Math Review: This course is designed for students who need a review of basic math including whole number operations, fractions, decimals, per cents, and measurement.

Geometry: This course is a study of lines and figures that lie in a plane surface with emphasis on congruence, statistics and reasoning, application of formulas for perimeter, areas volumes and surfaces. Students explore more complex geometric and deepen their explanations of geometric relationships, presenting and hearing formal mathematical arguments.

Introduction to Graphic Design: This course covers the course standards for the visual performing arts as it relates to Fine Arts. Instruction includes, posters, book covers, and advertising using various computer applications.

Physical Science I, II: These courses develop a basic understanding of earth science including the universe, the planet earth, and the earth’s atmosphere and changing surface.

Pre-Algebra: Course content includes an introduction to number sense, algebra and functions, measurement and geometry, statistics, data analysis and probability, and mathematical reasoning.

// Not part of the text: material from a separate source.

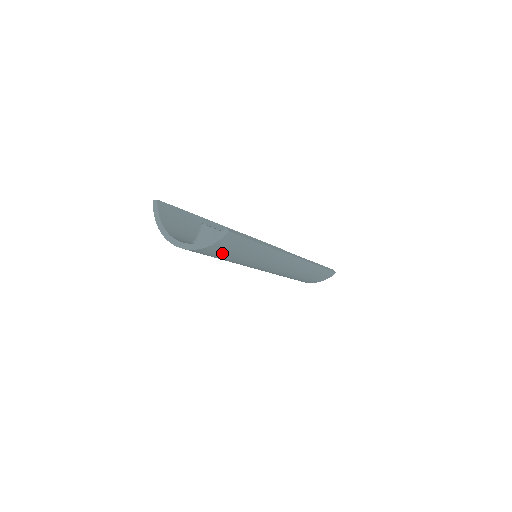
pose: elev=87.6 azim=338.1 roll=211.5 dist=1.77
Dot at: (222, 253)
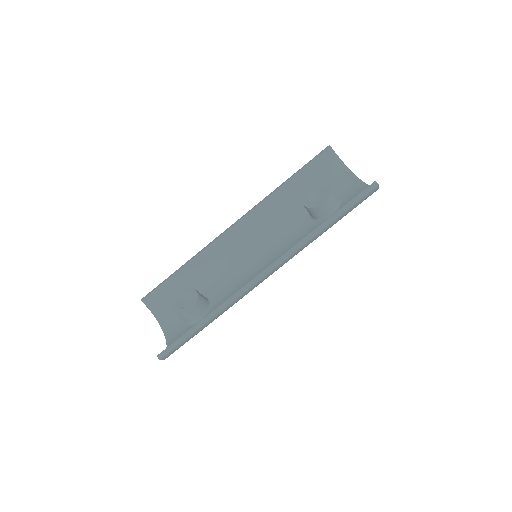
Dot at: occluded
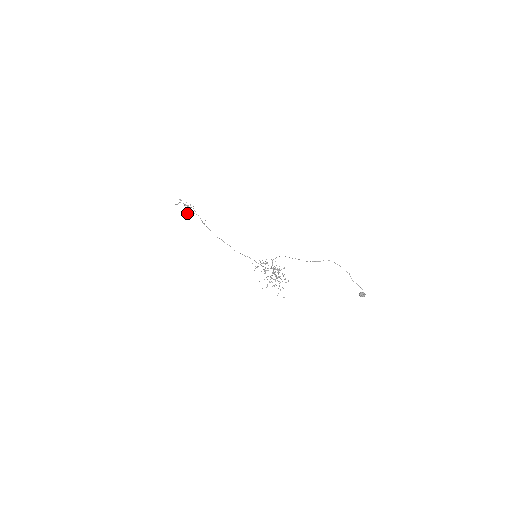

Spanish I, II: This course offers an introductory program that is designed to help students attain a desirable level of proficiency in four basic skills, speaking, listening, reading and writing. The course makes language acquisition a natural, personalized, enjoyable, and rewarding experience.

Speech: The basic steps for the organization and delivery of a speech are covered. The elements of good public speaking and the importance of audience planning are stressed. Students are able to practice speeches in a non-threatening environment.

U.S. Government: This course introduces students to the structure of the government of the United States as created by the framers of the Constitution including the legislative, executive, and judicial branches and the functions of the national, state, and local governments.

United States History I, II: These courses cover political, social, and economic development of the United States, discovery, colonial period struggle for independence, establishment of constitutional government, Civil War, World War I and II, personalities, and ideas and events in American history to the present.

World History I, II: These courses are offered to give students a global perspective of world history and geography. Students will gain the realization that we live in an interdependent global community whose well-being depends in part on cross-culture awareness, communication, cooperation, and respect.